Last updated: April 2026
Vest is a cashback rewards platform operated by Vest Technologies ("Vest", "we", "us"). This Privacy Policy explains how we collect, use, share, and protect personal information when you use the Vest platform — whether accessed at getvest.ai or through a third-party Operator that has embedded the Vest infrastructure under their own brand. References to "the platform" include both access paths.
We collect: (a) Registration data — your email address, display name (optional), and hashed password when you create an account. (b) Subscription & cashback data — the tools you subscribe to, the Vest tracking links you generate, cashback events credited to your account, your loyalty tier, and payout history. (c) Affiliate click data — when you click a Vest tracking link, we log a click record containing your user ID, the destination tool, a unique click ID, a timestamp, your IP address, and the referring URL. This data is essential for attributing cashback correctly. (d) Self-reported data — if you manually report a subscription, we collect the details you provide (tool name, subscription plan, start date, and any supporting information). (e) Device & usage data — browser type, device type, operating system, pages visited, and session duration, used to operate and improve the platform. (f) Push notification subscription — if you enable push notifications, we store your browser push endpoint token.
Vest's cashback programme operates through affiliate networks (such as PartnerStack, Impact, Rewardful, and others). When you click a Vest tracking link: (a) We embed a unique click ID in the URL that is transmitted to the affiliate network's servers. (b) The affiliate network may set a tracking cookie in your browser to maintain the attribution window. (c) If you subscribe to the tool, the affiliate network sends a postback (server-to-server notification) or API update to Vest containing your click ID, the subscription value, and the commission amount. We use this postback to credit your cashback. The affiliate network's own privacy policy governs how they handle your data. We do not control what the affiliate network stores about you, and we encourage you to review their policies. Vest does not share your full name or payment details with affiliate networks; only the anonymous click ID is transmitted.
When an affiliate network confirms a qualifying subscription, they transmit a postback payload to Vest containing: the click ID, a transaction or subscription identifier, the commission amount, the subscription plan, and the transaction status. We store this payload to: (a) credit your cashback; (b) resolve any disputes about whether a subscription was confirmed; and (c) audit payment accuracy.
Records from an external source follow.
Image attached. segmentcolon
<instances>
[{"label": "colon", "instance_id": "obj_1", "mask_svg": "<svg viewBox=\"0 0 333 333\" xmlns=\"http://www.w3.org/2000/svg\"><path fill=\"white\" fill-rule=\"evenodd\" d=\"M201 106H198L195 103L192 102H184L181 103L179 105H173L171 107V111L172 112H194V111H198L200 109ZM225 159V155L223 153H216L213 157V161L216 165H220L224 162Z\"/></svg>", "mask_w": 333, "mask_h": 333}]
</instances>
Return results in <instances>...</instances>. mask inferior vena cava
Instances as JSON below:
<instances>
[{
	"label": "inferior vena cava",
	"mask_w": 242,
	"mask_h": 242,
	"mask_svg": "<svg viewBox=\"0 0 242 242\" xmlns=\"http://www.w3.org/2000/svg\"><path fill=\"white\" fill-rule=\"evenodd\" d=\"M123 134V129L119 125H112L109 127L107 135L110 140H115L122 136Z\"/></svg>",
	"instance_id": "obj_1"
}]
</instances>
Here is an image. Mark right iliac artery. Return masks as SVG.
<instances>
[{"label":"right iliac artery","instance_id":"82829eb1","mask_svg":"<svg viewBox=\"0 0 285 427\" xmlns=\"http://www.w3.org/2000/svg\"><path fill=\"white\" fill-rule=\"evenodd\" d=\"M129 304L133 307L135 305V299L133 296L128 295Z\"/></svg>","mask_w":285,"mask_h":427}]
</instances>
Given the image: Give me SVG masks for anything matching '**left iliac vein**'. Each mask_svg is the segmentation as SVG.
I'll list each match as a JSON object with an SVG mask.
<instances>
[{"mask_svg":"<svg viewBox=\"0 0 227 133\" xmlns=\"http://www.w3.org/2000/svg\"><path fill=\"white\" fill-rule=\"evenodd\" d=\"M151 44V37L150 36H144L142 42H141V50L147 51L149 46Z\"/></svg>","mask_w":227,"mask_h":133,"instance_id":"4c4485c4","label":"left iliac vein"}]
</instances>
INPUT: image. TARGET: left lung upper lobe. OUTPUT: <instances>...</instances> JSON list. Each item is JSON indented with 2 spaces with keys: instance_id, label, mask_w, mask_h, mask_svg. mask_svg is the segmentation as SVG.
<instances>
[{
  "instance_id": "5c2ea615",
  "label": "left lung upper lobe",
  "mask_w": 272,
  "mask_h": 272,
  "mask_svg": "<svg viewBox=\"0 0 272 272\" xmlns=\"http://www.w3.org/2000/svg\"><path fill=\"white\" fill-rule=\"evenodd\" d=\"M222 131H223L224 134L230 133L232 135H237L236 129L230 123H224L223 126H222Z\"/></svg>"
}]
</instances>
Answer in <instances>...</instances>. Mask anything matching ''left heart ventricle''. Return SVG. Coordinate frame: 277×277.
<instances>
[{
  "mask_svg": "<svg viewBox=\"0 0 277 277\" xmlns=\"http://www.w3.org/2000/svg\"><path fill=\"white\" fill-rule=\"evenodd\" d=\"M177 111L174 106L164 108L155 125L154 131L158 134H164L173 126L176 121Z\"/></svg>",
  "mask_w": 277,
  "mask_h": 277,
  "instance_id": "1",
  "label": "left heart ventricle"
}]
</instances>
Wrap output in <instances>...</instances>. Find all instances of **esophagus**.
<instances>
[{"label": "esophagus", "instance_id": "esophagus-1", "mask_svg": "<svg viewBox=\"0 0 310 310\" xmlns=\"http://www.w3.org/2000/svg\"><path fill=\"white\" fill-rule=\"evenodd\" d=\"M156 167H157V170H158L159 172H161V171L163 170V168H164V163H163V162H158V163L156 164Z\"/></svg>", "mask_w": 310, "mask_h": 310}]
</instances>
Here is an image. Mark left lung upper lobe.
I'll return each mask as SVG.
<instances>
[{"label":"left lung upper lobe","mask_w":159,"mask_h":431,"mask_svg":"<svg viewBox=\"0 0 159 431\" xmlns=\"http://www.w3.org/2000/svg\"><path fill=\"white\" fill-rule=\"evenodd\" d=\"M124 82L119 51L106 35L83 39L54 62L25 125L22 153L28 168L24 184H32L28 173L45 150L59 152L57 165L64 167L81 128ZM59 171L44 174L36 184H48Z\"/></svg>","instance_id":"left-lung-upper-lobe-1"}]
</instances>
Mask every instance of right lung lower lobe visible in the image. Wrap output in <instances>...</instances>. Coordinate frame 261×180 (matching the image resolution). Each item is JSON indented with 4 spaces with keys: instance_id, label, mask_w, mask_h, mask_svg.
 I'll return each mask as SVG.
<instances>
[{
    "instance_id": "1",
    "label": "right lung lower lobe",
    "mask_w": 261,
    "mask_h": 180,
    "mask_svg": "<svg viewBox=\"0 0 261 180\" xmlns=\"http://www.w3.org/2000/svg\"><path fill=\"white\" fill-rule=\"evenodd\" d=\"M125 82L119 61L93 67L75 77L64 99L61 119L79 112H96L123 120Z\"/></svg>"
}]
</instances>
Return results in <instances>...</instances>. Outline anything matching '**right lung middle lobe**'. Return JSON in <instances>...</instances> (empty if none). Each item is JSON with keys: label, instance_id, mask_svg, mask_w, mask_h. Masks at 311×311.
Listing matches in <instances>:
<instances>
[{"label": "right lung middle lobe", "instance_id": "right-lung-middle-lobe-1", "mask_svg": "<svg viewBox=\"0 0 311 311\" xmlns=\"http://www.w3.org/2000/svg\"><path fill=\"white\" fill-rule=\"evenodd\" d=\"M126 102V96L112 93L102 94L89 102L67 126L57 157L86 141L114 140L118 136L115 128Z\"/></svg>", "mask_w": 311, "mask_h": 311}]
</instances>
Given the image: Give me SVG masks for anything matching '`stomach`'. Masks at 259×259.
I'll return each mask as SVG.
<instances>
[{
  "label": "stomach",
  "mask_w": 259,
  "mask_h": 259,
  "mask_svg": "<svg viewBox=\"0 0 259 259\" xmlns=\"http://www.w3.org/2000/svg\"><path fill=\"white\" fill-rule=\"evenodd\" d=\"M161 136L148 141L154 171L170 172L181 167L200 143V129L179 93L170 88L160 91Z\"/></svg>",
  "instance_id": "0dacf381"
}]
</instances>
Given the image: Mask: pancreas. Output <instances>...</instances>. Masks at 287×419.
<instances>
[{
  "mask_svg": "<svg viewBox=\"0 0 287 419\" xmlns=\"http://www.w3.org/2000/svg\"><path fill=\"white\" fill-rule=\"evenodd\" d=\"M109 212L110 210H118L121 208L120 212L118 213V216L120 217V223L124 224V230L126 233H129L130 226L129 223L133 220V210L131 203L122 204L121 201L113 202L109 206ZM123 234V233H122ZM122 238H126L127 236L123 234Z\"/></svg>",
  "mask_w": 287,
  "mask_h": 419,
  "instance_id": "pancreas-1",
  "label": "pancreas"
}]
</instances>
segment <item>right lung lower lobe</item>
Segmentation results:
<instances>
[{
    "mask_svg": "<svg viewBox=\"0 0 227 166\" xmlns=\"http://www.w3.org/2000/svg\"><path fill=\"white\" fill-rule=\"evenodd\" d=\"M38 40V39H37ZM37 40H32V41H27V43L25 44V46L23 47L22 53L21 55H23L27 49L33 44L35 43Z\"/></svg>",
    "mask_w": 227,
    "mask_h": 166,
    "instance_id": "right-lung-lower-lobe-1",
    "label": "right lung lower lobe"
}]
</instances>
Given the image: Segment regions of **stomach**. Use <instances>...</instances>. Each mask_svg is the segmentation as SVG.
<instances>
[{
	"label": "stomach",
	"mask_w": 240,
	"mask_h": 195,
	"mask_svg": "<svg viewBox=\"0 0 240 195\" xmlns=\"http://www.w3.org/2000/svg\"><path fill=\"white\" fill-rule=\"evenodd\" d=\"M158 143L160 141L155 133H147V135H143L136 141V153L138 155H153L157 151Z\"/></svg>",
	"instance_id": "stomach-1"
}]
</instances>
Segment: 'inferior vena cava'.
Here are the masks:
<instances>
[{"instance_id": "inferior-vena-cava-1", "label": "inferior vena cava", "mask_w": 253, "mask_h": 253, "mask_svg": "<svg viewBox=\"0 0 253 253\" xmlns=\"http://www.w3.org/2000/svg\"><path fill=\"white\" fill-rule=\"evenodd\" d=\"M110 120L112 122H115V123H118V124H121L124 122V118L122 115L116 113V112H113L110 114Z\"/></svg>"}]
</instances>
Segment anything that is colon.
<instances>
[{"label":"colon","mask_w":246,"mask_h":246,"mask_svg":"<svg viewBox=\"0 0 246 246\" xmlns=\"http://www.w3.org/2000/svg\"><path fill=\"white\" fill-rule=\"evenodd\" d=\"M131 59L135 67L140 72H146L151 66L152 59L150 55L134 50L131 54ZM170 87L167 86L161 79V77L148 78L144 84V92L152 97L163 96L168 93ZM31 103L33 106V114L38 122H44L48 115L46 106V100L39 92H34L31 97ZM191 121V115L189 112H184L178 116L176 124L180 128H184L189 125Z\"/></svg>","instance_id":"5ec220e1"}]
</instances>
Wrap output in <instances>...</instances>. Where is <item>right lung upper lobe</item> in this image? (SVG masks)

If a network reverses a previously confirmed commission (e.g., due to a refund or chargeback), we receive a reversal postback and may deduct the corresponding cashback from your wallet. In some cases we may receive data via scheduled API sync rather than real-time postback; the same principles apply.
We use your data to: (a) operate the cashback programme — match clicks to subscriptions, credit confirmed cashback, and process withdrawals; (b) calculate and update your loyalty tier; (c) detect and prevent fraud, including reviewing unusual click patterns or duplicate accounts; (d) send transactional communications — cashback confirmations, payout receipts, tier upgrade notifications, and security alerts (see Section 8); (e) comply with legal obligations, including financial recordkeeping; and (f) improve the platform through aggregated, anonymised analytics. We do not use your data for personalised advertising or sell it to third parties for marketing purposes.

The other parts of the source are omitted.